» **Aufgaben**:
**a.** Schreiben Sie aus dem Text über die Besetzung der Großen Moschee in Mekka alles zwischen „In der Stiftung“ und „Pilger als Geiseln.“ einschließlich wortgetreu ab.
**b.** Wie viele Kämpfer besetzten laut dem Text über die Besetzung der Großen Moschee in Mekka die Moschee?
**c.** Greifen Sie den Text über die Besetzung der Großen Moschee in Mekka nach seinem letzten Satz auf und setzen Sie ihn fort.

» **Textauszug**:
In der Stiftung Bruno
Kreisky-Archiv findet sich eine „Information für Herrn Bundeskanzler“ vom 6. Dezember
1979. Darin wird über das erste Schlüsselereignis in der Geschichte des radikal-islamistischen
Terrorismus berichtet – die Besetzung der Großen Moschee in Mekka durch rund 500
Kämpfer am 20. November 1979. Die Angreifer brachten die heiligste Stätte des
Islam in ihre Gewalt und nahmen mehrere Tausend Pilger als Geiseln.
Erst nach langwierigen und verlustreichen Kämpfen gelang es
nach mehr als zweiwöchiger Besetzung unter Mitwirkung einer französischen Anti-Terroreinheit
die überlebenden Aufständischen zur Aufgabe zu zwingen. Die Renovierung
der Moschee wurde anschließend dem Bauunternehmen von Osama Bin Ladens Vater,
Muhammad, übertragen. Bin Laden selbst wurde durch die Ereignisse wesentlich
beeinflusst. Ebenso verstärkte die Besetzung die Versuche des saudischen
Königshauses, den radikalen Islamismus durch Zugeständnisse ruhigzustellen.

» **Erfasste Daten**:
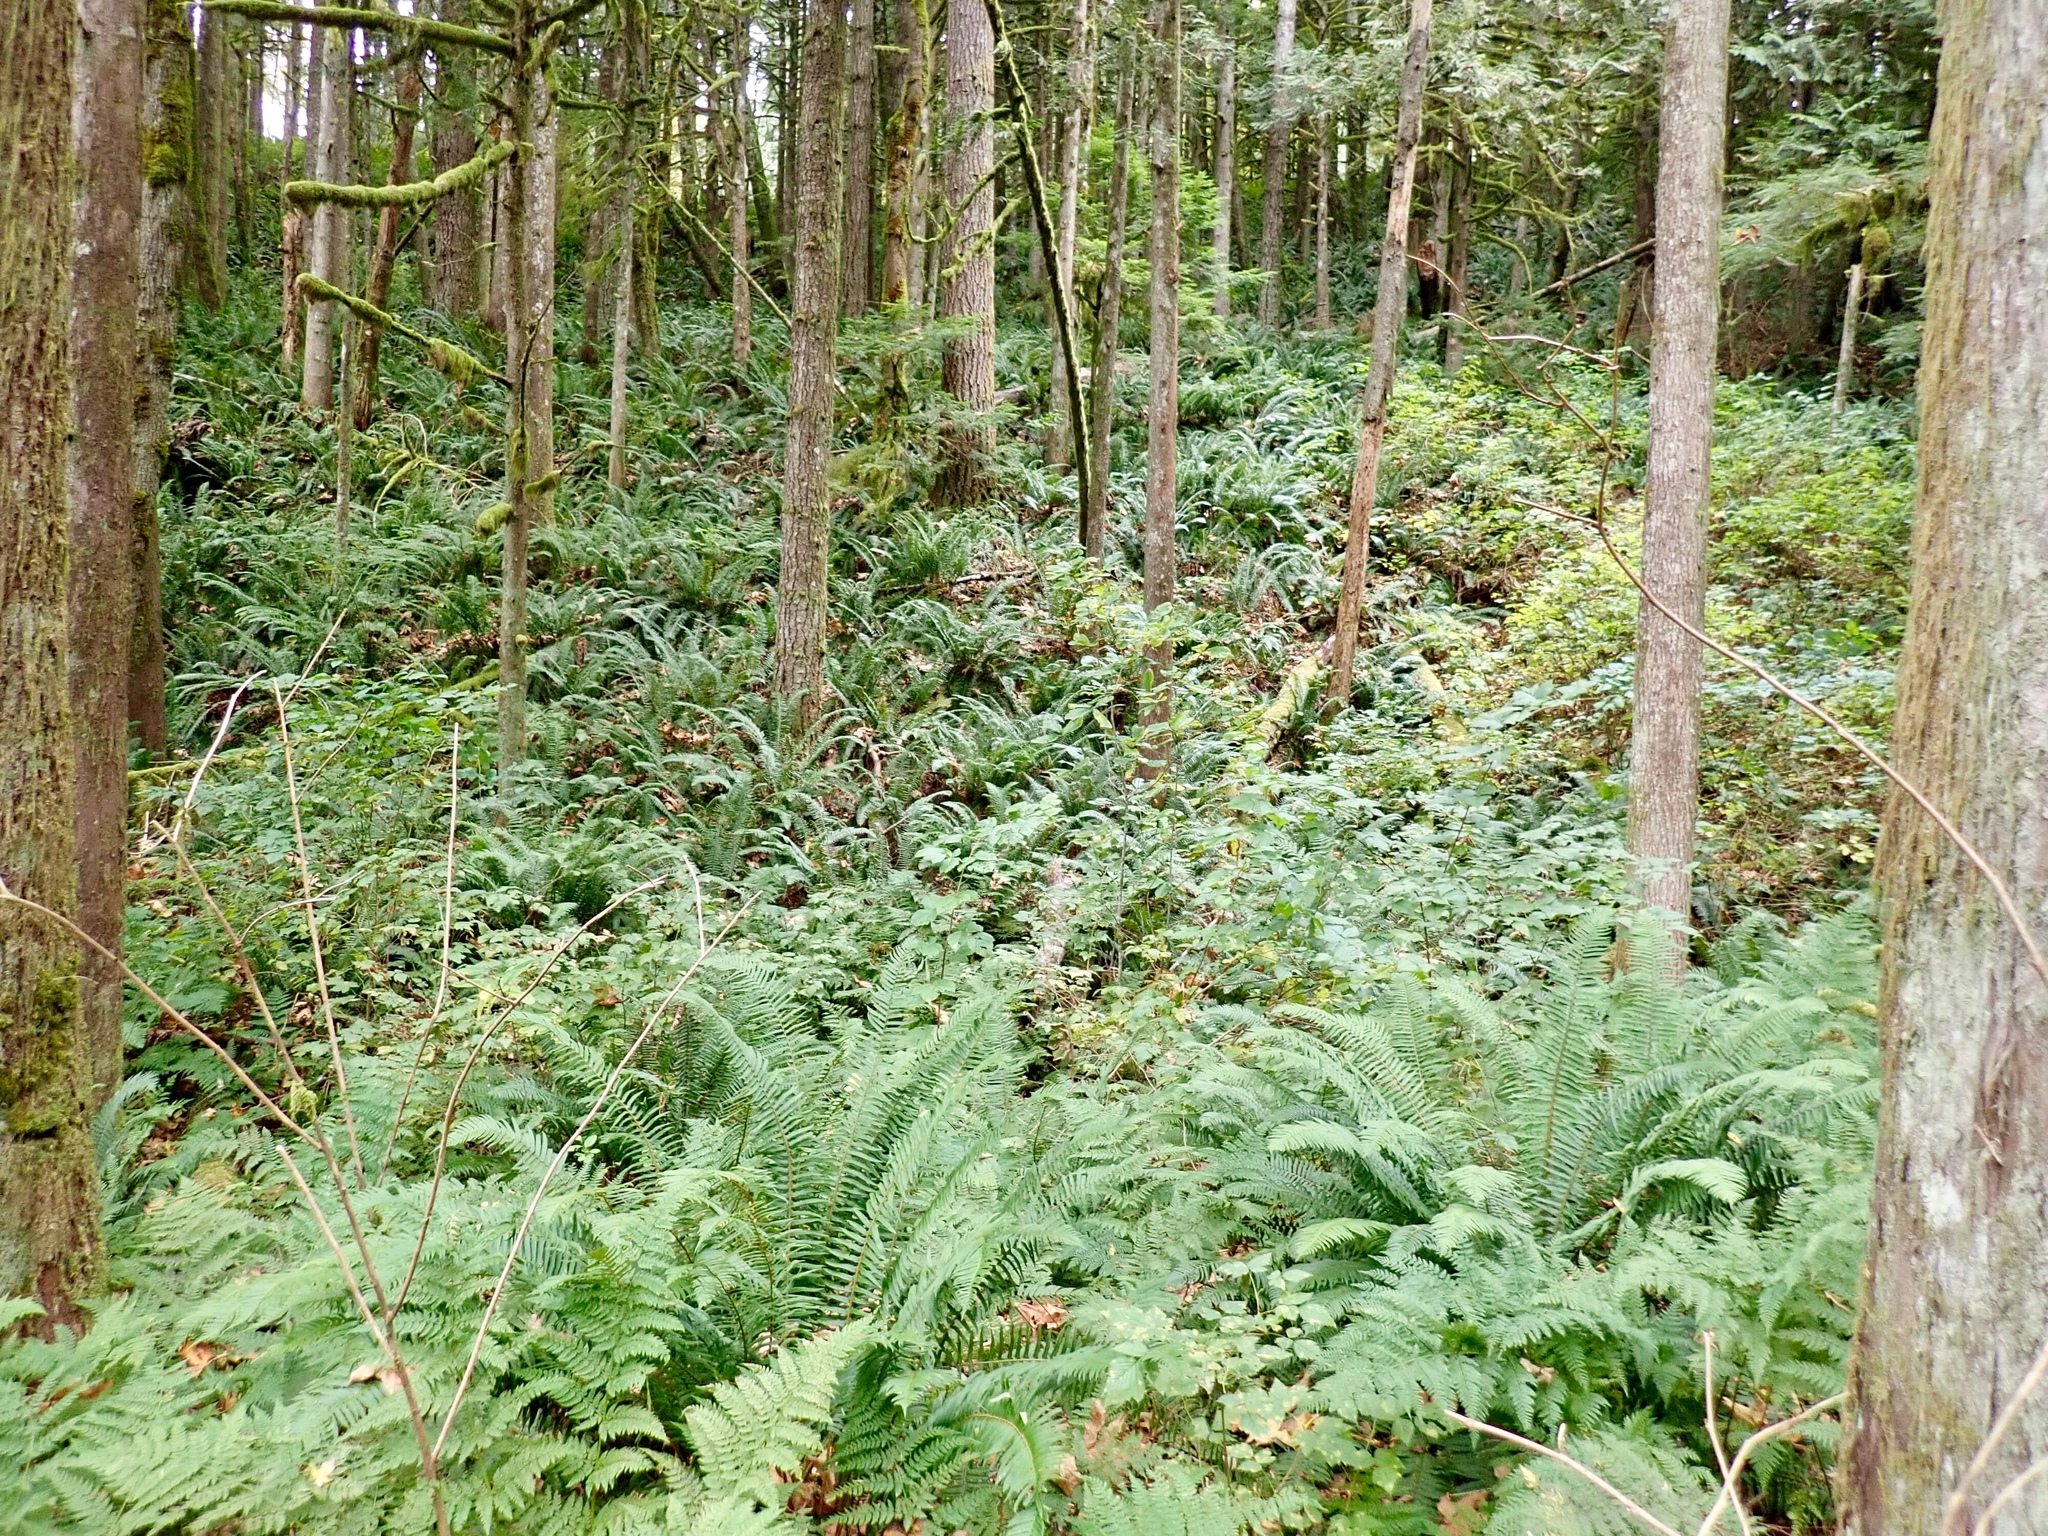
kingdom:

» **Antworten im Einzelnen**:
**a.**
In der Stiftung Bruno
Kreisky-Archiv findet sich eine „Information für Herrn Bundeskanzler“ vom 6. Dezember
1979. Darin wird über das erste Schlüsselereignis in der Geschichte des radikal-islamistischen
Terrorismus berichtet – die Besetzung der Großen Moschee in Mekka durch rund 500
Kämpfer am 20. November 1979. Die Angreifer brachten die heiligste Stätte des
Islam in ihre Gewalt und nahmen mehrere Tausend Pilger als Geiseln.

**b.** Rund 500 Kämpfer.

**c.**
Anbei das Dokument,
das an Bundeskanzler Bruno Kreisky adressiert war, im Wortlaut – betreffend „Die
Rebellion in der Großen Moschee in Mekka; Bedeutung und Interpretation“:
„1. Die Rebellion in der Großen Moschee von Mekka, die am
20. November d. J. mit der Stürmung des Gebäudes durch mehrere Hundert mit
modernsten Waffen ausgerüstete Fedayin begann, konnte erst mehr als zwei Wochen
später (4. Dezember) durch den konzentrierten Einsatz der saudi-arabischen
Armee (die u. a. auch Panzer und schwere Waffen verwendete) niedergeworfen
werden. Während sich der Aufstand bis 25. November in den oberen Stockwerken
und Türmen der Moschee halten konnte, fand der Rest der Kämpfe in den mehr als
270 Räume umfassenden Keller der Moschee statt, wobei auch Wasser und Giftgas
gegen die Rebellen eingesetzt wurde.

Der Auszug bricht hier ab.